Lohan offered a teary monologue in her own defense, in which she insisted that she’d made every effort to remain “in compliant,” but that her efforts were constantly compromised by the unyielding demands of her career and dedication to “working with children in Morocco.”
Moved by what resembled the third act of an estranged mother-daughter ABC Family drama, the judge reacted with tender mercy by not laughing in her face and saying, “Seriously? They were alcohol-education classes. All you had to do was sit in a classroom for a few hours, then you got to return to your big-ass house and go shopping—and you couldn’t even do that. Shut up, for real.”
TMZ also has full video of Lohan’s sentencing, which pinpoints the exact moment when Lohan realizes that for once she wouldn’t be allowed to bounce away in her bubble of privilege, and that life as she knows it is temporarily over for 90 days—or more likely, around 25 days based on jail overcrowding, “good behavior,” and the court’s desire to get the E! News crew off of city property. In the ensuing gossip post-mortem, of course, everyone is currently swept up in speculation about what this means for Lohan’s once-promising career. Oh, just kidding: They’re talking about why she wrote “Fuck U” on the double rainbows of her fingernails. What does it mean?!
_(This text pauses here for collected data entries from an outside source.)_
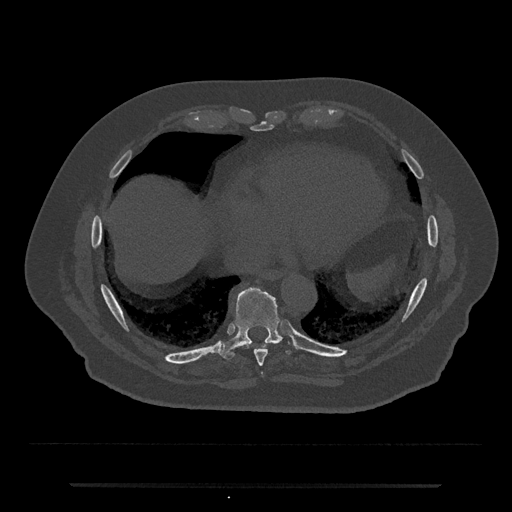
CT including the spine, one axial slice; bone window (W 1800 / L 400 HU); 512 × 512 image matrix, field of view 434 × 434 mm. Male patient, age 80 years. From the clinical record (not read from this slice): primary cancer: prostate; vertebrae with lytic lesions (as recorded): L1, T11.
Outlined on this slice (semi-automatic segmentation, software-assisted and operator-edited):
- T8 vertebra: bounding box [x1, y1, x2, y2] px = [255, 349, 267, 367]
- T9 vertebra: [218, 287, 297, 360]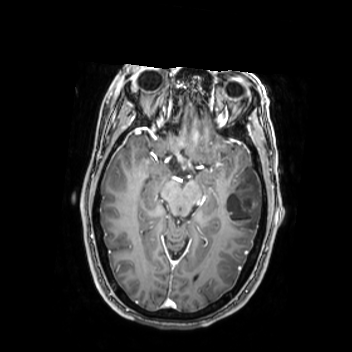
Brain MRI from a brain-tumour surgery series, one axial slice; slice 156 of 350 in the series (ordered by position); T1-weighted post-contrast; 0.9 mm slice thickness; 352 × 352 image matrix, field of view 280 × 280 mm. Case-level facts recorded for this patient, not image findings: histopathology: Oligodendroglioma; WHO grade: 2; IDH mutation: yes; tumour location: Left Middle Temporal Gyrus.
Structures marked on this image (outlined manually by an expert reader):
- tumour: box from (x=224, y=166) to (x=262, y=233) px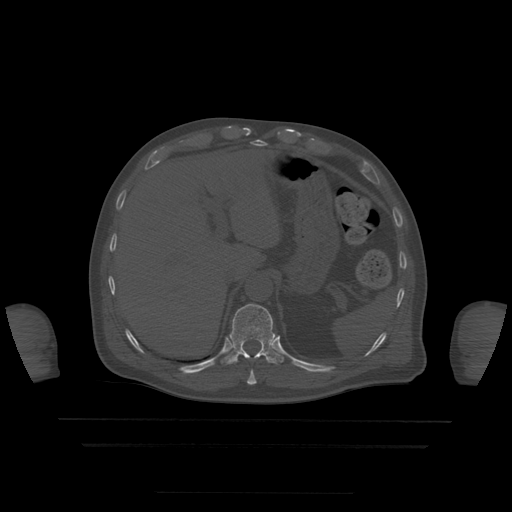
CT including the spine, one axial slice; position 225 of 522 along the scan axis; bone window (W 1800 / L 400 HU); 512 × 512 image matrix, field of view 436 × 436 mm. Patient age 68 years. From the clinical record (not read from this slice): primary cancer: urothelial.
Annotated regions visible in this slice (semi-automatically segmented with operator editing):
- T10 vertebra: bounding box <247,371,257,385> (left, top, right, bottom; pixels)
- T11 vertebra: <222,304,284,365>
But let’s discuss her film prospects anyway, as that is ostensibly why we started paying attention to Ms. Lohan in the first place. Of course, some have been quick to declare her career over and "done,” saying that the already-“unbankable” actress couldn’t possibly recover from the stigma of her own bad-girl reputation. Then again, Robert Mitchum spent 48 days in jail, and when he got out he was a bigger star than ever. Then again, he was Robert Mitchum. Lohan’s own possibility for box-office redemption, meanwhile, rests solely with the Linda Lovelace biopic Inferno. (Her sentencing means she won't be available to promote her role in Robert Rodriguez's Machete—not that they'd necessarily want her to do that anyway.) Fortunately for her, Inferno director Matthew Wilder has promised he will delay production until Lohan’s release, issuing the following statement:
"This is a sad chapter in the ongoing tragicomic circus between the tabloid media and the 'justice' system. An outrageously outsized sentence garners attention for all the players involved, but brings only sadness to the poor soul who has to serve it. I am 100% behind Lindsay and can say the same for everyone involved in the production of Inferno: A Linda Lovelace Story. Indeed, we are proud to have this remarkable artist work on our film. And as for the haters relishing this moment, I can only quote Jesus in The Last Temptation of Christ: 'And those who are laughing now ... will be crying after.’”
Indeed: You may be giddy with schadenfreude at the moment, but when a clean and sober Lohan returns to the screen in Inferno and wields her newly recharged dramatic prowess all over lines like, “To me, there is nothing more delicious than gism. I love it! I like to smear it all over my face like Ponds Cold Cream,” will you be laughing then? We didn’t think so.